In the case of the two carnivorans, the energetic costs of digesting fruit so quickly may be offset metabolically. Anthropoid primates, however, are not hypometabolic, suggesting that frugivorous taxa such as Ateles spp may be particularly efficient at quickly digesting mono- and di-saccharides. Recent research also suggests that Ateles spp leverage protein intake over total daily energy intake [13]. In contrast to large-bodied, folivorous Gorilla beringei that prioritizes consumption of non-protein energy[14], Alteles chamack regulates dietary intake to maintain a consistent daily protein and energy gain [13]. Digestive retention times are consistent with these differences (G. g. gorilla: 72 h; Ateles spp: 4.2 h) [28], [42], [44], [68], [69].

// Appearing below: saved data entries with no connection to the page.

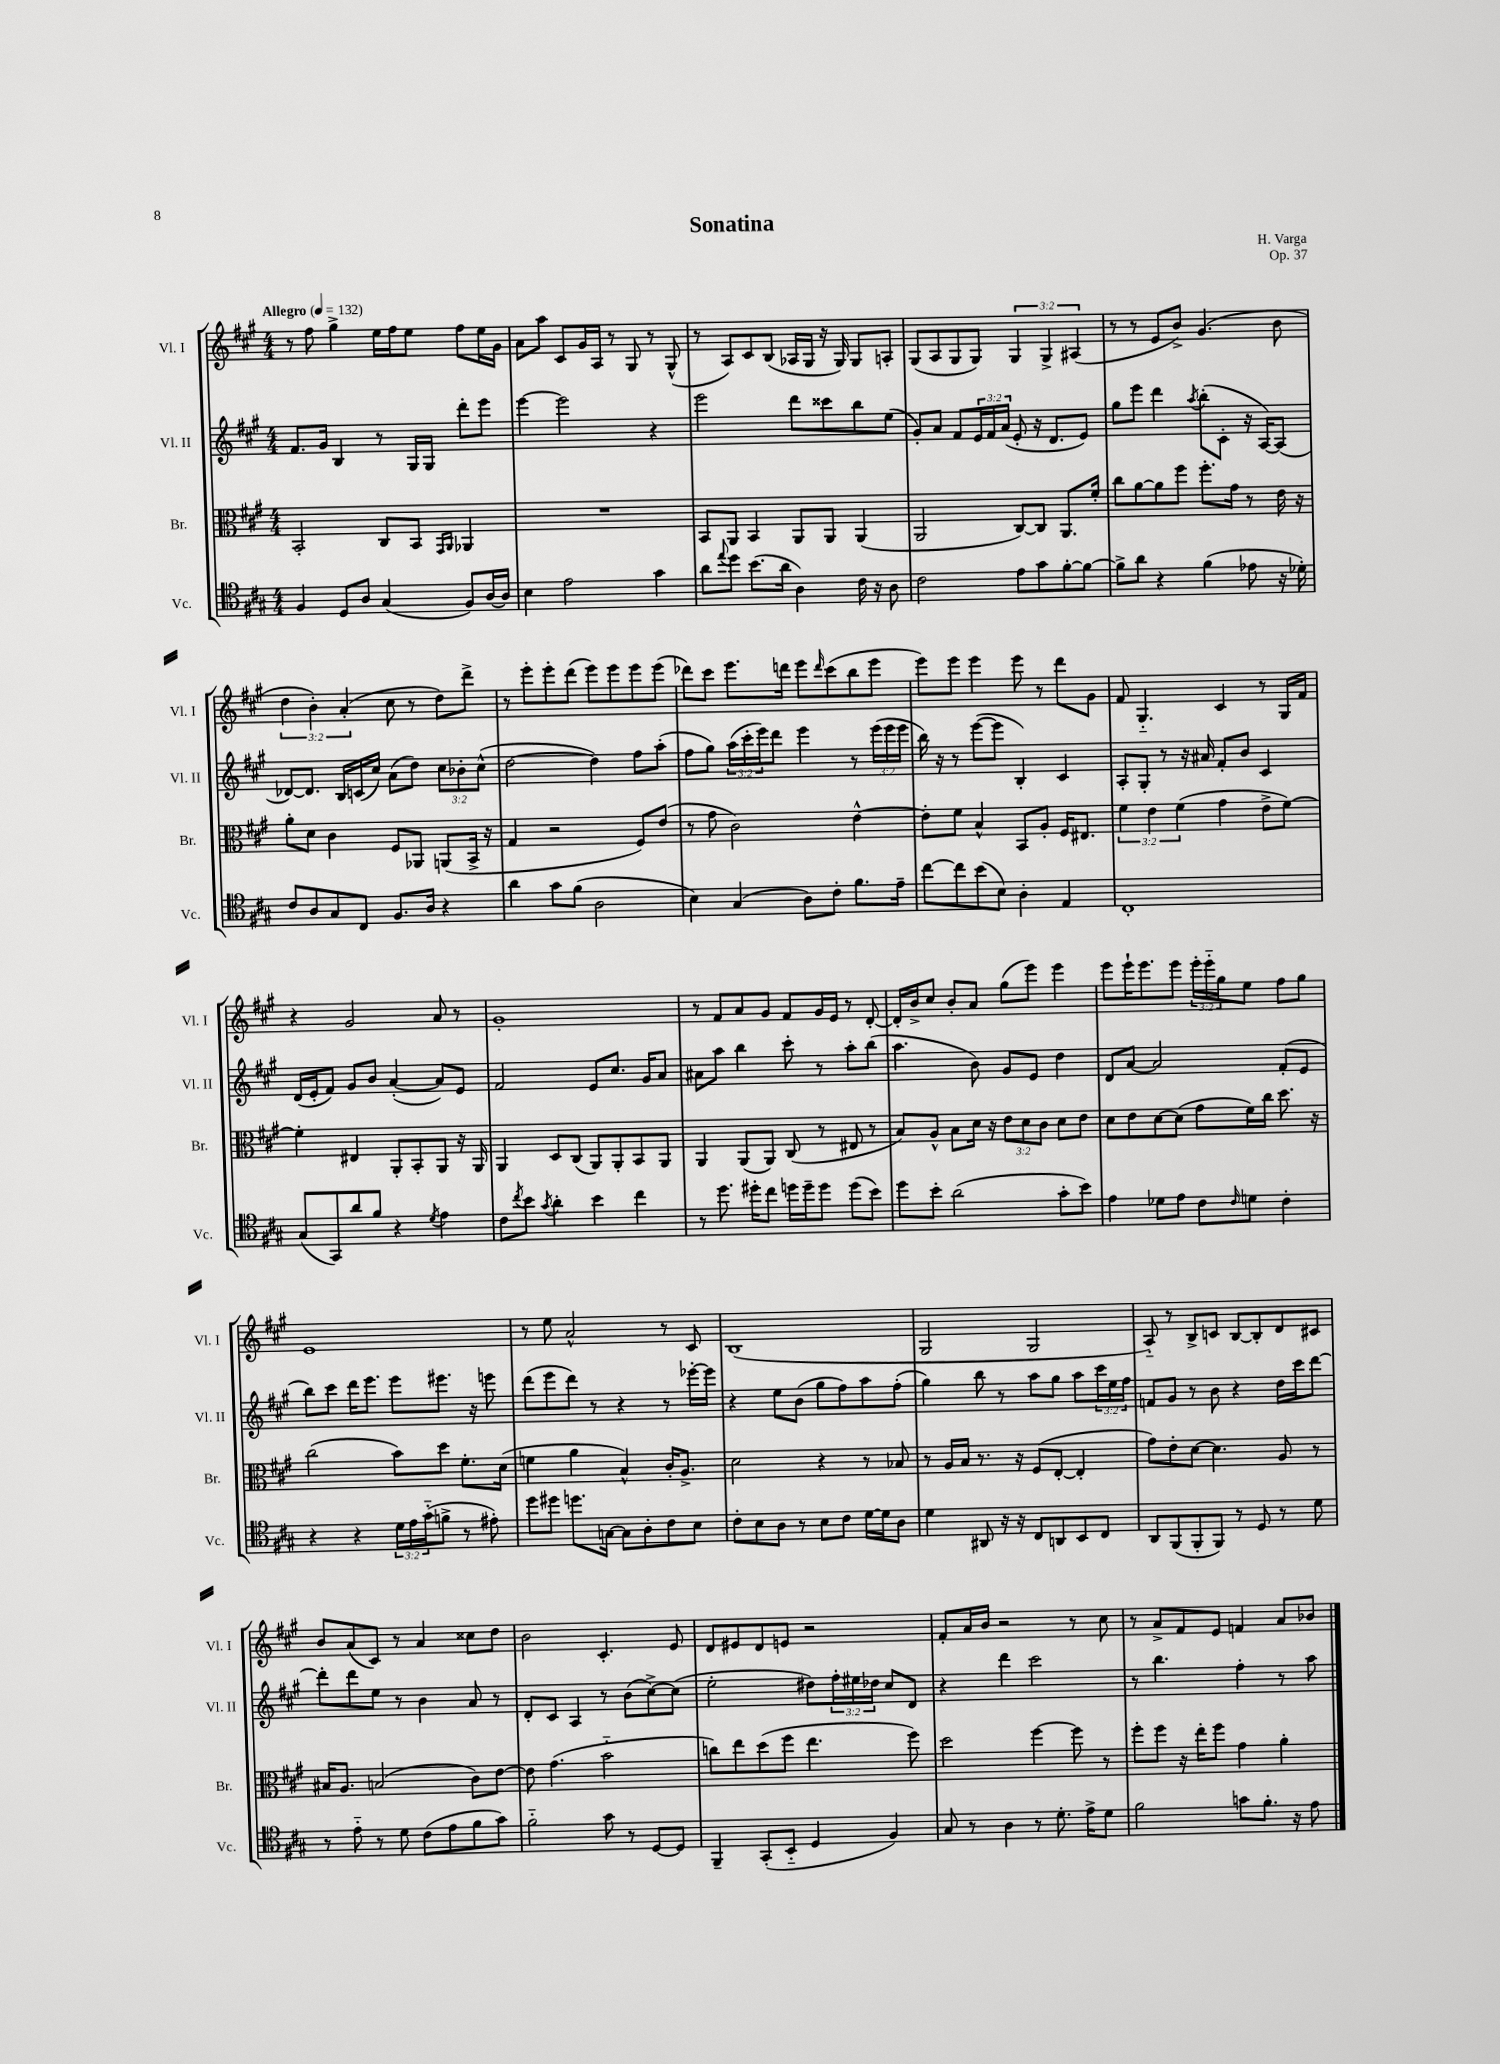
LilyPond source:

\header { title = "Sonatina" composer = "H. Varga" opus = "Op. 37" }
<<
\new StaffGroup <<
\new Staff = "s0" \with { instrumentName = "Vl. I" shortInstrumentName = "Vl. I" } {
    \clef treble \key a \major \numericTimeSignature \time 4/4 \override Staff.TupletNumber.text = #tuplet-number::calc-fraction-text \tempo "Allegro" 4 = 132
    r8 fis''8 gis''4-> e''16 fis''16 e''8 fis''8 e''16 gis'16 |
    a'8 a''8 cis'8 gis'16 a16 r8 gis8 r8 gis8-^( |
    r8 a8) cis'8 b8( aes16 gis16 r16 gis16) gis8 a8-. |
    gis8( a8 gis8 gis8) \tuplet 3/2 { gis4 gis4-> ais4( } |
    r8 r8 e'8 b'8->) gis'4.( b'8 |
    \tuplet 3/2 { d''4 b'4-.) a'4-.( } cis''8 r8 d''8) d'''8-> |
    r8 e'''8-. e'''8-. d'''8( e'''8) e'''8 e'''8 e'''8( |
    des'''8) cis'''8 e'''8. d'''16 e'''8 \grace { d'''16 } cis'''8( b''8 e'''8 |
    e'''8) e'''8 e'''4 e'''8 r8 d'''8 gis'8 |
    fis'8 gis4.-_ cis'4 r8 gis16 fis'16 |
    r4 gis'2 a'8 r8 |
    gis'1-. |
    r8 fis'8 a'8 gis'8 fis'8 gis'16 e'16 r8 d'8~-. |
    d'16-. b'16-> cis''8 b'8-. a'8 gis''8( e'''8) e'''4 |
    e'''8 e'''16-! e'''8. e'''8 \tuplet 3/2 { e'''16-. e'''16-_ gis''16 } e''8 fis''8 gis''8 |
    e'1 |
    r8 e''8 a'2-^ r8 cis'8 |
    b1( |
    gis2 gis2 |
    a8-_) r8 b8-> c'8 b8~ b8-. d'8 cis'8 |
    b'8 a'8( cis'8) r8 a'4 cisis''8 d''8 |
    b'2 cis'4.-. e'8 |
    d'8 eis'8 d'8 e'8 r2 |
    fis'8-. a'16 b'16 r2 r8 cis''8 |
    r8 a'8-> fis'8 e'8 f'4 a'8 bes'8 \bar "|." |
}
\new Staff = "s1" \with { instrumentName = "Vl. II" shortInstrumentName = "Vl. II" } {
    \clef treble \key a \major \numericTimeSignature \time 4/4 \override Staff.TupletNumber.text = #tuplet-number::calc-fraction-text
    fis'8. gis'16 b4 r8 gis16 gis16 d'''8-. e'''8 |
    e'''4~ e'''2 r4 |
    e'''2 d'''8 cisis'''8 b''8 e''8( |
    gis'8-.) a'8 fis'8 \tuplet 3/2 { e'16 fis'16 a'16( } e'8-. r16 d'8. e'8) |
    gis''8 e'''8 d'''4 \acciaccatura { a''8 } b''8-.( cis'8-. r16 a16~) a8( |
    des'8~) des'8. b16 c'16( cis''16) a'8( d''8) \tuplet 3/2 { cis''8 bes'8-. cis''8-^( } |
    d''2~ d''4) fis''8 a''8-.( |
    fis''8 gis''8) \tuplet 3/2 { a''16( cis'''16-. e'''16) } d'''8 e'''4 r8 \tuplet 3/2 { e'''16( e'''16 e'''16 } |
    b''16) r16 r8 e'''8~( e'''8 b4-.) cis'4 |
    a8-. gis8-. r8 r16 ais'16 fis'8-. b'8 cis'4 |
    d'16( e'16-. fis'8) gis'8 b'8 a'4~-.( a'8) e'8 |
    fis'2 e'8 cis''8. gis'16 a'8 |
    ais'8 a''8 b''4 cis'''8-. r8 a''8-. b''8( |
    a''4. b'8) gis'8 e'8 d''4 |
    d'8 a'8~ a'2 fis'8-.( e'8 |
    b''8) cis'''8 d'''16 e'''8. e'''8 eis'''8. r16 e'''8 |
    d'''8( e'''8 d'''8) r8 r4 r8 ees'''16~-. ees'''16 |
    r4 e''8 b'8( gis''8 fis''8) a''8 fis''8-.( |
    gis''4) b''8 r8 a''8 gis''8 a''8 \tuplet 3/2 { cis'''16 e''16 fis''16 } |
    f'8 gis'8 r8 b'8 r4 d''16 cis'''16 d'''8~ |
    d'''8-. d'''8 e''8 r8 b'4 a'8 r8 |
    d'8-. cis'8 a4 r8 b'8( cis''8~->) cis''8( |
    e''2-. dis''8) \tuplet 3/2 { fis''16-. eis''16 des''16 } cis''8 d'8 |
    r4 d'''4 cis'''2 |
    r8 b''4. fis''4-. r8 a''8 \bar "|." |
}
\new Staff = "s2" \with { instrumentName = "Br." shortInstrumentName = "Br." } {
    \clef alto \key a \major \numericTimeSignature \time 4/4 \override Staff.TupletNumber.text = #tuplet-number::calc-fraction-text
    b,2-. cis8 b,8 \grace { gis,16 a,16 } aes,4 |
    R1 |
    b,8 a,8 b,4 a,8 a,8 a,4( |
    a,2 cis8~) cis8 a,8. fis'16-. |
    cis''8 a'8~ a'8 fis''8 fis''8.-. gis'16 r8 e'16 r16 |
    a'8-. d'8 cis'4 fis8 aes,8 a,8( b,16-> r16 |
    gis4 r2 fis8) e'8( |
    r8 gis'8 cis'2) e'4~-^ |
    e'8-. fis'8 b4-^ b,8 a8-. fis16 eis8. |
    \tuplet 3/2 { fis'4 e'4 fis'4( } gis'4 e'8-> fis'8~) |
    fis'4-. eis4 a,8-. b,8-. a,8 r16 a,16 |
    a,4 d8 cis8( a,8) a,8-. b,8 a,8 |
    a,4 a,8( a,8) cis8( r8 eis8 r8 |
    b8) a8-^ b8 d'16 r16 \tuplet 3/2 { e'8 d'8 cis'8 } d'8 e'8 |
    d'8 e'8 d'8~ d'8( gis'8 fis'16) cis''16 d''8. r16 |
    cis''2( b'8) d''8 fis'8.-. d'16( |
    f'4 a'4 b4-^) cis'16-. a8.-> |
    d'2 r4 r8 bes8 |
    r8 a16 b16 r8. r16 fis8( e8~-. e4-. |
    gis'8) e'8-. d'8~ d'4. a8 r8 |
    bis16 a8. b2( cis'8) e'8~ |
    e'8 gis'4.( b'2-_ |
    c''8) e''8 d''8( fis''8 e''4. fis''8) |
    d''2 fis''4~ fis''8 r8 |
    fis''8-. fis''8 r16 e''16-. fis''8 gis'4 a'4-. \bar "|." |
}
\new Staff = "s3" \with { instrumentName = "Vc." shortInstrumentName = "Vc." } {
    \clef tenor \key a \major \numericTimeSignature \time 4/4 \override Staff.TupletNumber.text = #tuplet-number::calc-fraction-text
    fis4 d8 a8 gis4( fis8) a16~ a16 |
    b4 e'2 gis'4 |
    a'8 \appoggiatura { e''8 } d''8 b'8.( a'16 a4) cis'16 r16 a8 |
    cis'2 e'8 gis'8 fis'8~-. fis'8~ |
    fis'8-> a'8 r4 fis'4( ees'8 r16 des'16-.) |
    cis'8 a8 gis8 cis8 fis8. a16 r4 |
    a'4 gis'8 fis'8( a2 |
    b4) gis4( a8) cis'8-. fis'8. e'16-- |
    cis''8~ cis''8 b'8( b8) a4-. e4 |
    cis1-. |
    gis8( gis,8) a'8 fis'8 r4 \acciaccatura { d'8 } e'4 |
    cis'8 \acciaccatura { cis''8 } b'8 \acciaccatura { gis'8 } a'4-. b'4 cis''4 |
    r8 d''8. dis''16-. cis''8 d''16 d''16-- d''8 d''8( b'8) |
    d''8 b'8-. a'2( gis'8-. b'8) |
    e'4 des'8 e'8 cis'8 \grace { cis'16 } d'8 cis'4-. |
    r4 r4 \tuplet 3/2 { d'16 e'16 gis'16-_( } f'8-> r8 eis'8-.) |
    d''8 dis''8 d''8. g16~ g8 a8-. cis'8 b8 |
    cis'8-. b8 a8 r8 b8 cis'8 d'16~ d'16 a8 |
    d'4 ais,8 r16 r16 cis8 a,8 b,8 cis8 |
    a,8 fis,8( fis,8-. fis,8) r8 d8 r8 d'8 |
    r8 e'8-_ r8 d'8 cis'8( e'8 fis'8 gis'8) |
    fis'2-_ gis'8 r8 d8~ d8 |
    fis,4-- gis,8-.( b,8-_ d4 fis4) |
    gis8 r8 a4 r8 d'8.-. e'16-> d'8 |
    fis'2 g'8 fis'8.-. r16 e'8 \bar "|." |
}
>>
>>
\layout { \context { \Score \remove "Bar_number_engraver" } }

Do the digestive strategies of the study species converge on strategies exhibited in similarly-sized, omnivorous/frugivorous primate species? We would argue not generally. Overall, digestive strategies among primates exhibit more flexibility in microbial fermentation, anatomy and digestive retention times than in Carnivora ([1], [19], [42]. Thus, while P. flavus and A. binturong emphasize soluble carbohydrates and do not have the digestive efficiency to take advantage of structural polysaccharides, all primate species studied to date, regardless of gut structure or diet, exhibit high net production of short chain fatty acids from fiber fermentation [29], [49], [70]–[74]. Having the ability to access the energy yielded from soluble carbohydrates and structural polysaccharides increases feeding flexibility and total trophic niche space, even in fruit specialists such as Ateles and Pan [70]. For example, A. geoffroyi can consume a diet seasonally predominated by leaves and leaf buds, and the annual diet of highly frugivorous P. troglodytes can comprise high levels of terrestrial herbaceous vegetation during some seasons [67], [75], [76]. The comparative data suggest that fermentation and energy yield from short chain fatty acids facilitates dietary breadth for primates - they can handle structural polysaccharides without compromising ability to consume other carbohydrate types.